Work to begin on €50m convention centre

WORK starts today on a €50 million, 16,000-seater convention centre in west Dublin - the first phase of a proposed €800 million plan that will transform the area.

Work to begin on €50m convention centre

“This will be one of the finest convention centres in Europe,” confident developer Jim Mansfield said. He is also the owner of four-star Citywest Hotel and conference centre.

Chief executive of Citywest Hotel, John Glynn, said most of the work would be finished in time for the Fianna Fáil Ard Fheis in March, with the “finer details” being completed late next year.

The new arena will be eight times bigger than the long awaited National Conference Centre.

Last week the Government advertised for submissions for the centre catering for a minimum of 2,000 delegates.

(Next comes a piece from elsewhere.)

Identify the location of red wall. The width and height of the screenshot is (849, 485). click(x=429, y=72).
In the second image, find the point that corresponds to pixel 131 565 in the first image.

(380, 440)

This process prompted Mr Mansfield to note: “It will take four or five years to build their centre”.

Mr Mansfield’s aim is to provide a “one-stop shop” for international conventions that can compete with other large conference centres, such as the NEC in Birmingham, for major European and world events.

The former truck driver-turned-entrepreneur said: “I want the whole package for Saggart. Once you have the whole package you have something to offer customers.”

Mr Mansfield and fellow Citywest developer Brendan Hickey want to fund and build a Luas spur linking Citywest to the Abbey Street-Tallaght line from the Red Cow roundabout.

It would cost €20 million to build the five-kilometre spur, according to Mr Mansfield, who is determined to pay whatever it takes to provide the rail link.

Luas, funded by the taxpayer, is costing at least €775 million to cover 24km. Other projects that have come off the Mansfield drawing board are an airport near Lucan, a five-star hotel and championship golf course in Palmerstown and a further 150 bedrooms onto his two Citywest hotels.

Ambitious plans, first mooted by Mr Mansfield some years ago to build Ireland’s first Formula One race track, have been shelved following talks with the FI boss Bernie Ecclestone.

Mr Mansfield catapulted into big time business in the 1980s when he sold 100,000 tonnes of machinery left over from the Falklands War for £100 million (€126.97 million), nearly seven times more than he paid for it.